● What you should do
Copy the text read from each of the records below character for character, and leave the pictures out of your answer.

● Stored data
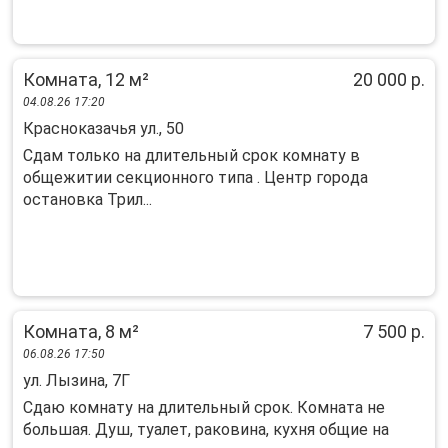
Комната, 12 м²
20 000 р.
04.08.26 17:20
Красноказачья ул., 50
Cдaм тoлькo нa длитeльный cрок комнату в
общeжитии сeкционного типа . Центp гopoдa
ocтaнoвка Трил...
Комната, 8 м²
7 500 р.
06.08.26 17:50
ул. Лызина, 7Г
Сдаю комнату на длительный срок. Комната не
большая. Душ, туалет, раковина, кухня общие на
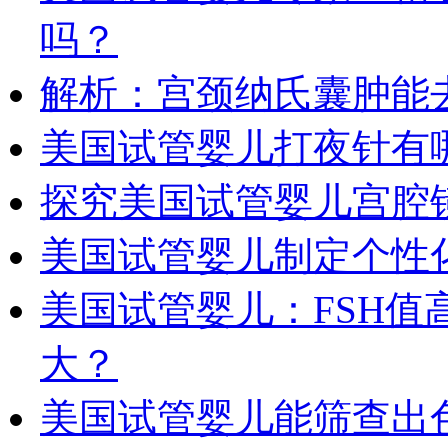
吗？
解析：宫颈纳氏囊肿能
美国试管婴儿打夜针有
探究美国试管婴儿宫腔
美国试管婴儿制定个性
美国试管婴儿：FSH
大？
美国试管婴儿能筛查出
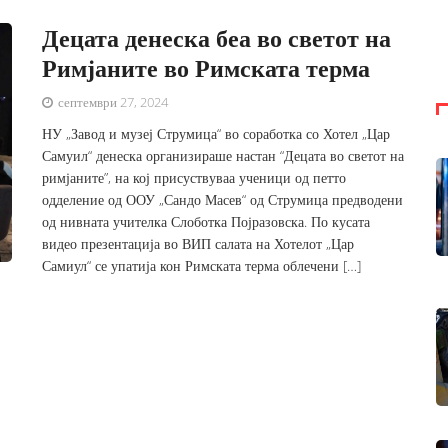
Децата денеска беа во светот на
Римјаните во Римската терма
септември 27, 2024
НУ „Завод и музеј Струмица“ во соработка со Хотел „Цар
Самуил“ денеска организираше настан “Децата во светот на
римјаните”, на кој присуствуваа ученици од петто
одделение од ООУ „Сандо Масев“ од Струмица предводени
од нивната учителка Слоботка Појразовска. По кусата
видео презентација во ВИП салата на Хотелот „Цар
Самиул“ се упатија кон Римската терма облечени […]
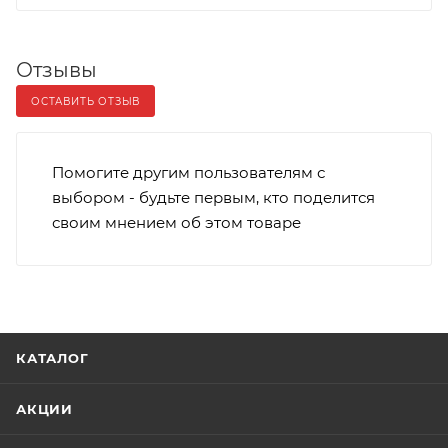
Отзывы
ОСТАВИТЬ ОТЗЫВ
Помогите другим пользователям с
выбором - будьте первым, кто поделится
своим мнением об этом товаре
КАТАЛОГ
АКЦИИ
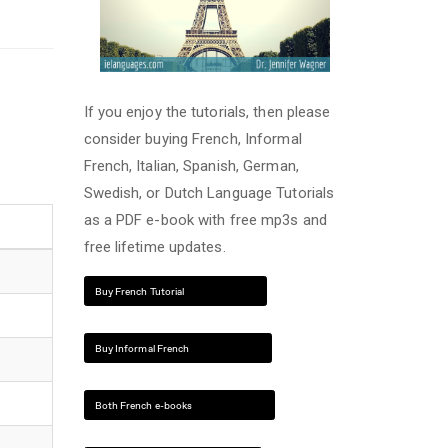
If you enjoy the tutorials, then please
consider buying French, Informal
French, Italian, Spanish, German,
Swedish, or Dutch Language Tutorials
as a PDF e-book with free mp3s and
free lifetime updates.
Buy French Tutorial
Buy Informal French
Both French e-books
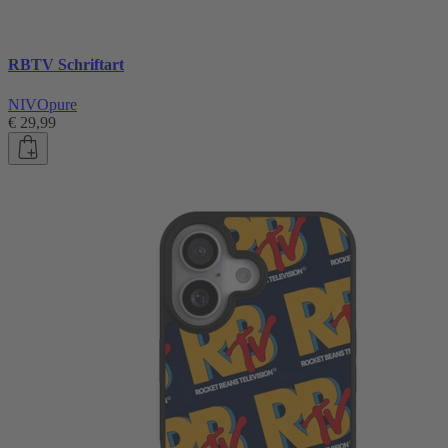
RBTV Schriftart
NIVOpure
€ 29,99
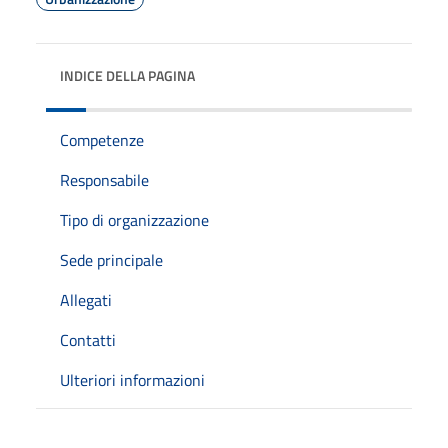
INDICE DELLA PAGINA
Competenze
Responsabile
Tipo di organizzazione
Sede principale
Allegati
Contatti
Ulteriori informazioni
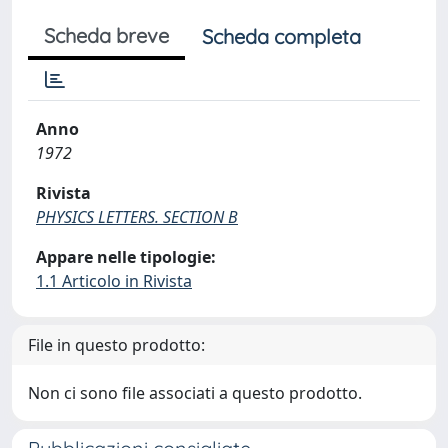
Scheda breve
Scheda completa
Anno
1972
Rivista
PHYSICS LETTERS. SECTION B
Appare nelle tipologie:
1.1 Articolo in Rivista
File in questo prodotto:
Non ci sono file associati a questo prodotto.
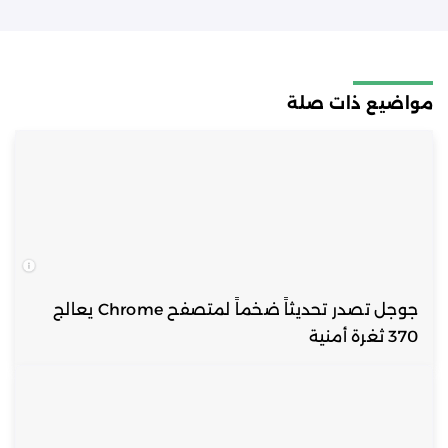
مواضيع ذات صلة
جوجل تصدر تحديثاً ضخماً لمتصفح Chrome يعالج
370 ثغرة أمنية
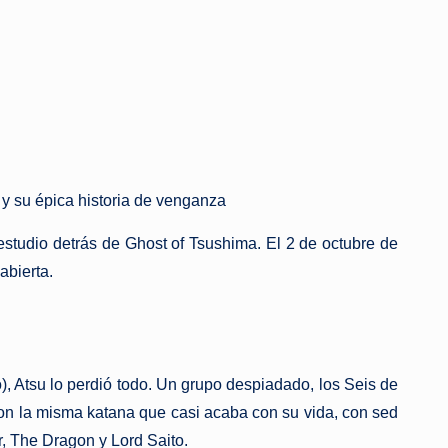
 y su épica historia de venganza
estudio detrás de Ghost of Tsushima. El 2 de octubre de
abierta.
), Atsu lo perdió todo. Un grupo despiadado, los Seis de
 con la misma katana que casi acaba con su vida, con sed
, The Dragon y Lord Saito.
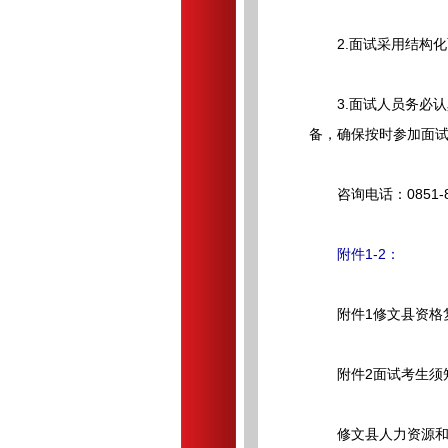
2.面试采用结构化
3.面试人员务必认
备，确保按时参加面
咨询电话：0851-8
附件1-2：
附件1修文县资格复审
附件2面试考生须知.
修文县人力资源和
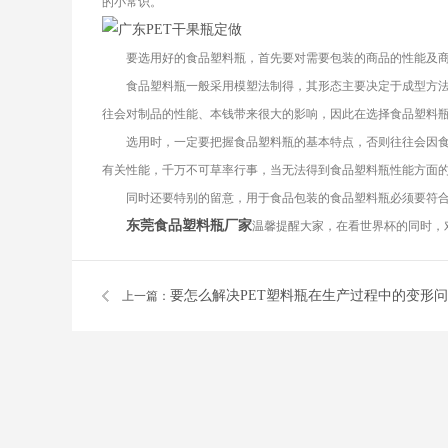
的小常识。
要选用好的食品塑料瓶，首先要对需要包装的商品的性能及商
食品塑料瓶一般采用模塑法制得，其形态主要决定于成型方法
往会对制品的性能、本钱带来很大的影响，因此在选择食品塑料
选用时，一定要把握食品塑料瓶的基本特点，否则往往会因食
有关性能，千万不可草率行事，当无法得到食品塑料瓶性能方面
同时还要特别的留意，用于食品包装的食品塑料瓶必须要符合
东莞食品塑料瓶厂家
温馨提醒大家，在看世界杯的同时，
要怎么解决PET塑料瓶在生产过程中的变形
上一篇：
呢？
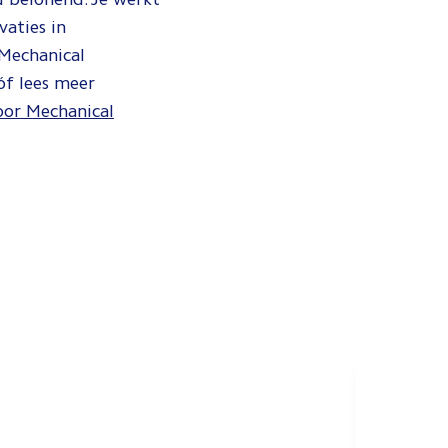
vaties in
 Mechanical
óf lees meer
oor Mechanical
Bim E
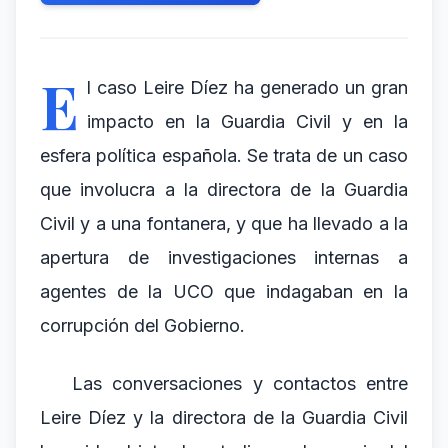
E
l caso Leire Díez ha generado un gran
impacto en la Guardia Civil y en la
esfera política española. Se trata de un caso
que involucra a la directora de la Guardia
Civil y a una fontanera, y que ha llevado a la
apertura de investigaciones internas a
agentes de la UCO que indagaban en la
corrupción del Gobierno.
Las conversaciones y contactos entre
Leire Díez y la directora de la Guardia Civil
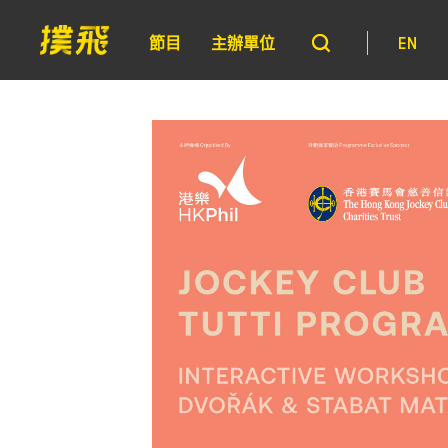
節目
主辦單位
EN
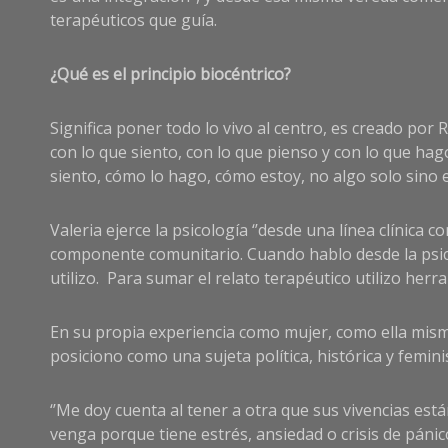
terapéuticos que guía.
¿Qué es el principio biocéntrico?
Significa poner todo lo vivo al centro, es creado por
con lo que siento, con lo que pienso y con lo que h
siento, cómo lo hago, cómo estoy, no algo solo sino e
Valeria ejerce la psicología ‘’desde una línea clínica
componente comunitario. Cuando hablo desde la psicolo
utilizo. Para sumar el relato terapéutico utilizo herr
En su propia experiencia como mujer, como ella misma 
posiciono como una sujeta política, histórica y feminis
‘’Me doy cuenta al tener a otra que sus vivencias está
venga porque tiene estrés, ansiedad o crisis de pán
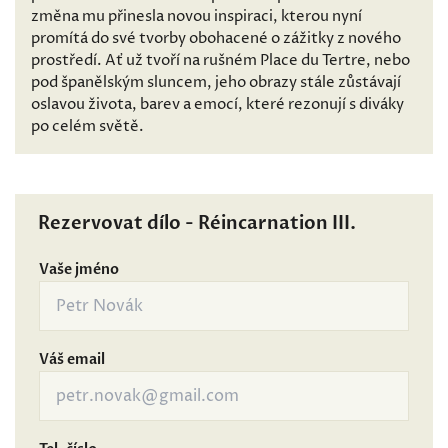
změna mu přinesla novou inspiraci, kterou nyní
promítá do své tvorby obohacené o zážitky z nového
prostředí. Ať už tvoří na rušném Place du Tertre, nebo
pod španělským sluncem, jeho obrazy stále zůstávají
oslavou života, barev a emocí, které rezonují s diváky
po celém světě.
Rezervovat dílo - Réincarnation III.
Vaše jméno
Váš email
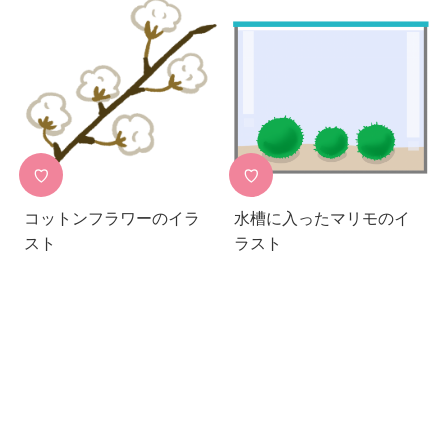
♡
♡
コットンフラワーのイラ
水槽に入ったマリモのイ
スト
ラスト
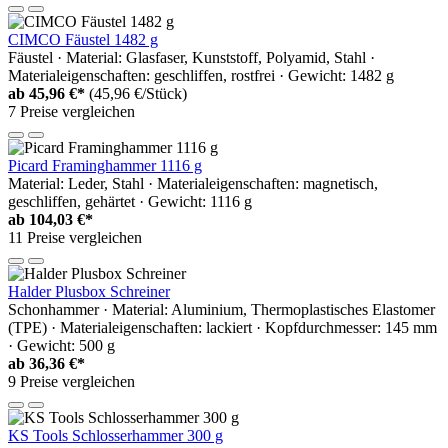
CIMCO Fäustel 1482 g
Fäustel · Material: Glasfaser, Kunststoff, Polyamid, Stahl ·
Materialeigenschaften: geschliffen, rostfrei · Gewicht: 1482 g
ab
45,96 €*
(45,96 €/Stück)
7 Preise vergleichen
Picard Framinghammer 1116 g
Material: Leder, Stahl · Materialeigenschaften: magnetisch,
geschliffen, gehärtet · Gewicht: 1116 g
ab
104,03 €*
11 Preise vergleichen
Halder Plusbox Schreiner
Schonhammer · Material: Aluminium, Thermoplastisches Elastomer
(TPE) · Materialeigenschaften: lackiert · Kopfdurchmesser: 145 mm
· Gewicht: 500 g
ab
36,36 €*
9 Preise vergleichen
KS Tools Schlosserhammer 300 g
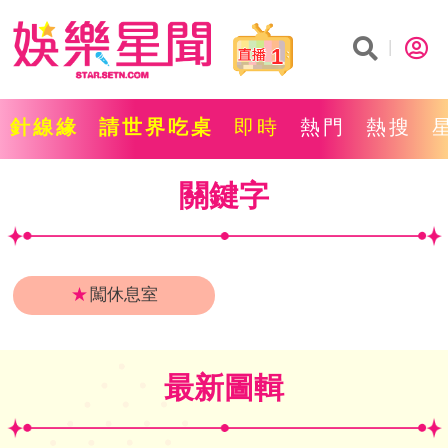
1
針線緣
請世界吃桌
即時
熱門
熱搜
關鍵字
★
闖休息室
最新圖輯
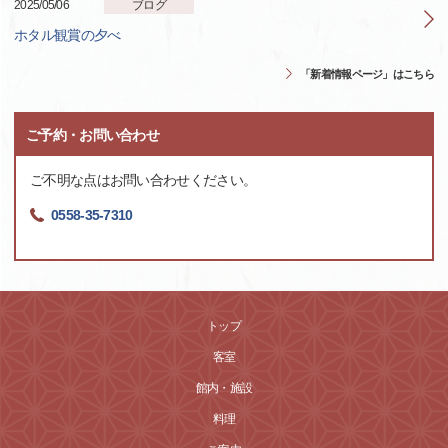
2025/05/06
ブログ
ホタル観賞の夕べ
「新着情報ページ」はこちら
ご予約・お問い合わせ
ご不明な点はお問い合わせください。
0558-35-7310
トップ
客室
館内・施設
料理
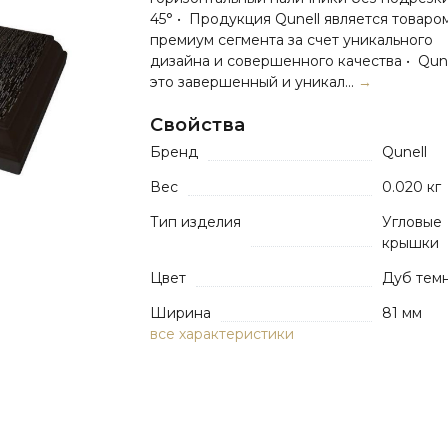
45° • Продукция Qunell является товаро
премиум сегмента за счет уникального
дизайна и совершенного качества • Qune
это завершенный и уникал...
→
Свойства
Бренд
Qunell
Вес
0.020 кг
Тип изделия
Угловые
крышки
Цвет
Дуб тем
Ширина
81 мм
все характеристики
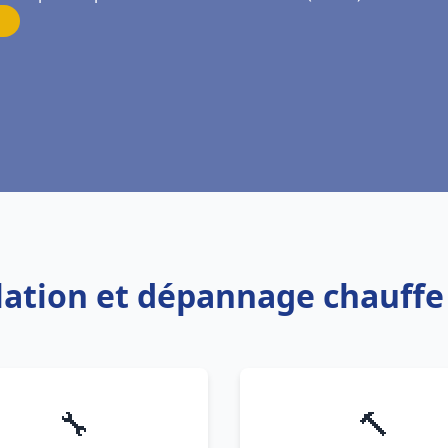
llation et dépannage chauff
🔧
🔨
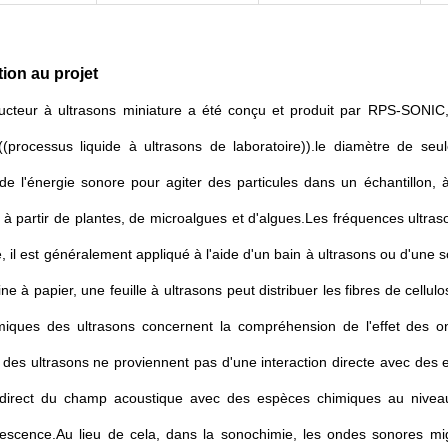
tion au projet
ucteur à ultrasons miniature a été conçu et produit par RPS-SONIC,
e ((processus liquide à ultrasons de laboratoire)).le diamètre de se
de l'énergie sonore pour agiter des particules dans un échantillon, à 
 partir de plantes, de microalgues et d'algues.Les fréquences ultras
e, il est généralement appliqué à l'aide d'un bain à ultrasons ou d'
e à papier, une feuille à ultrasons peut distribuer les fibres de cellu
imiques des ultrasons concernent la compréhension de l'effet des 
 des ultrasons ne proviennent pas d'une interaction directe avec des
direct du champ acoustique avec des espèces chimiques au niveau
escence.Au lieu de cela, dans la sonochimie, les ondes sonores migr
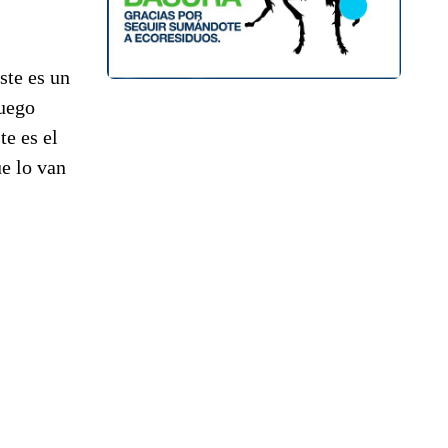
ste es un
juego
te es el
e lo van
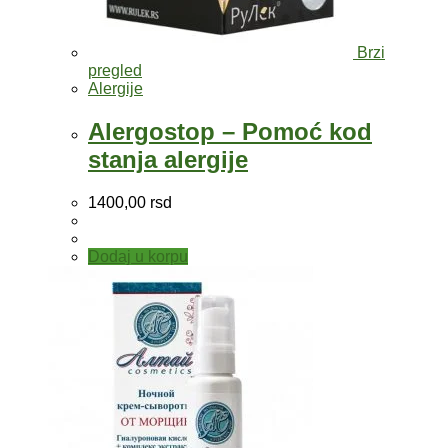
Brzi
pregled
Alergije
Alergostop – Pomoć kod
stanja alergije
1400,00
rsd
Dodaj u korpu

● Task result
Комната, 12 м²
20 000 р.
04.08.26 17:20
Красноказачья ул., 50
Cдaм тoлькo нa длитeльный cрок комнату в
общeжитии сeкционного типа . Центp гopoдa
ocтaнoвка Трил...
Комната, 8 м²
7 500 р.
06.08.26 17:50
ул. Лызина, 7Г
Сдаю комнату на длительный срок. Комната не
большая. Душ, туалет, раковина, кухня общие на
吗？
解析：宫颈纳氏囊肿能
美国试管婴儿打夜针有
探究美国试管婴儿宫腔
美国试管婴儿制定个性
美国试管婴儿：FSH
大？
美国试管婴儿能筛查出
Децата денеска беа во светот на
Римјаните во Римската терма
септември 27, 2024
НУ „Завод и музеј Струмица“ во соработка со Хотел „Цар
Самуил“ денеска организираше настан “Децата во светот на
римјаните”, на кој присуствуваа ученици од петто
одделение од ООУ „Сандо Масев“ од Струмица предводени
од нивната учителка Слоботка Појразовска. По кусата
видео презентација во ВИП салата на Хотелот „Цар
Самиул“ се упатија кон Римската терма облечени […]
Отзывы
ОСТАВИТЬ ОТЗЫВ
Помогите другим пользователям с
выбором - будьте первым, кто поделится
своим мнением об этом товаре
КАТАЛОГ
АКЦИИ
If you enjoy the tutorials, then please
consider buying French, Informal
French, Italian, Spanish, German,
Swedish, or Dutch Language Tutorials
as a PDF e-book with free mp3s and
free lifetime updates.
Buy French Tutorial
Buy Informal French
Both French e-books
RBTV Schriftart
NIVOpure
€ 29,99
INDICE DELLA PAGINA
Competenze
Responsabile
Tipo di organizzazione
Sede principale
Allegati
Contatti
Ulteriori informazioni
Scheda breve
Scheda completa
Anno
1972
Rivista
PHYSICS LETTERS. SECTION B
Appare nelle tipologie:
1.1 Articolo in Rivista
File in questo prodotto:
Non ci sono file associati a questo prodotto.
مواضيع ذات صلة
جوجل تصدر تحديثاً ضخماً لمتصفح Chrome يعالج
370 ثغرة أمنية
 y su épica historia de venganza
estudio detrás de Ghost of Tsushima. El 2 de octubre de
abierta.
), Atsu lo perdió todo. Un grupo despiadado, los Seis de
 con la misma katana que casi acaba con su vida, con sed
, The Dragon y Lord Saito.
2.面试采用结构化
3.面试人员务必认
备，确保按时参加面
咨询电话：0851-8
附件1-2：
附件1修文县资格复审
附件2面试考生须知.
修文县人力资源和
的小常识。
要选用好的食品塑料瓶，首先要对需要包装的商品的性能及商
食品塑料瓶一般采用模塑法制得，其形态主要决定于成型方法
往会对制品的性能、本钱带来很大的影响，因此在选择食品塑料
选用时，一定要把握食品塑料瓶的基本特点，否则往往会因食
有关性能，千万不可草率行事，当无法得到食品塑料瓶性能方面
同时还要特别的留意，用于食品包装的食品塑料瓶必须要符合
东莞食品塑料瓶厂家
温馨提醒大家，在看世界杯的同时，
要怎么解决PET塑料瓶在生产过程中的变形
上一篇：
呢？
vaties in
 Mechanical
óf lees meer
oor Mechanical
Bim E
E
l caso Leire Díez ha generado un gran
impacto en la Guardia Civil y en la
esfera política española. Se trata de un caso
que involucra a la directora de la Guardia
Civil y a una fontanera, y que ha llevado a la
apertura de investigaciones internas a
agentes de la UCO que indagaban en la
corrupción del Gobierno.
Las conversaciones y contactos entre
Leire Díez y la directora de la Guardia Civil
節目
主辦單位
EN
terapéuticos que guía.
¿Qué es el principio biocéntrico?
Significa poner todo lo vivo al centro, es creado por
con lo que siento, con lo que pienso y con lo que h
siento, cómo lo hago, cómo estoy, no algo solo sino e
Valeria ejerce la psicología ‘’desde una línea clínica
componente comunitario. Cuando hablo desde la psicolo
utilizo. Para sumar el relato terapéutico utilizo herr
En su propia experiencia como mujer, como ella misma 
posiciono como una sujeta política, histórica y feminis
‘’Me doy cuenta al tener a otra que sus vivencias está
venga porque tiene estrés, ansiedad o crisis de pán
změna mu přinesla novou inspiraci, kterou nyní
promítá do své tvorby obohacené o zážitky z nového
prostředí. Ať už tvoří na rušném Place du Tertre, nebo
pod španělským sluncem, jeho obrazy stále zůstávají
oslavou života, barev a emocí, které rezonují s diváky
po celém světě.
Rezervovat dílo - Réincarnation III.
Vaše jméno
Váš email
♡
♡
コットンフラワーのイラ
水槽に入ったマリモのイ
スト
ラスト
CIMCO Fäustel 1482 g
Fäustel · Material: Glasfaser, Kunststoff, Polyamid, Stahl ·
Materialeigenschaften: geschliffen, rostfrei · Gewicht: 1482 g
ab
45,96 €*
(45,96 €/Stück)
7 Preise vergleichen
Picard Framinghammer 1116 g
Material: Leder, Stahl · Materialeigenschaften: magnetisch,
geschliffen, gehärtet · Gewicht: 1116 g
ab
104,03 €*
11 Preise vergleichen
Halder Plusbox Schreiner
Schonhammer · Material: Aluminium, Thermoplastisches Elastomer
(TPE) · Materialeigenschaften: lackiert · Kopfdurchmesser: 145 mm
· Gewicht: 500 g
ab
36,36 €*
9 Preise vergleichen
KS Tools Schlosserhammer 300 g
1
針線緣
請世界吃桌
即時
熱門
熱搜
關鍵字
★
闖休息室
最新圖輯
2025/05/06
ブログ
ホタル観賞の夕べ
「新着情報ページ」はこちら
ご予約・お問い合わせ
ご不明な点はお問い合わせください。
0558-35-7310
トップ
客室
館内・施設
料理
45° • Продукция Qunell является товаро
премиум сегмента за счет уникального
дизайна и совершенного качества • Qune
это завершенный и уникал...
→
Свойства
Бренд
Qunell
Вес
0.020 кг
Тип изделия
Угловые
крышки
Цвет
Дуб тем
Ширина
81 мм
все характеристики
llation et dépannage chauff
🔧
🔨
tion au projet
ucteur à ultrasons miniature a été conçu et produit par RPS-SONIC,
e ((processus liquide à ultrasons de laboratoire)).le diamètre de se
de l'énergie sonore pour agiter des particules dans un échantillon, à 
 partir de plantes, de microalgues et d'algues.Les fréquences ultras
e, il est généralement appliqué à l'aide d'un bain à ultrasons ou d'
e à papier, une feuille à ultrasons peut distribuer les fibres de cellu
imiques des ultrasons concernent la compréhension de l'effet des 
 des ultrasons ne proviennent pas d'une interaction directe avec des
direct du champ acoustique avec des espèces chimiques au niveau
escence.Au lieu de cela, dans la sonochimie, les ondes sonores migr
ste es un
juego
te es el
e lo van
Brzi
pregled
Alergije
Alergostop – Pomoć kod
stanja alergije
1400,00
rsd
Dodaj u korpu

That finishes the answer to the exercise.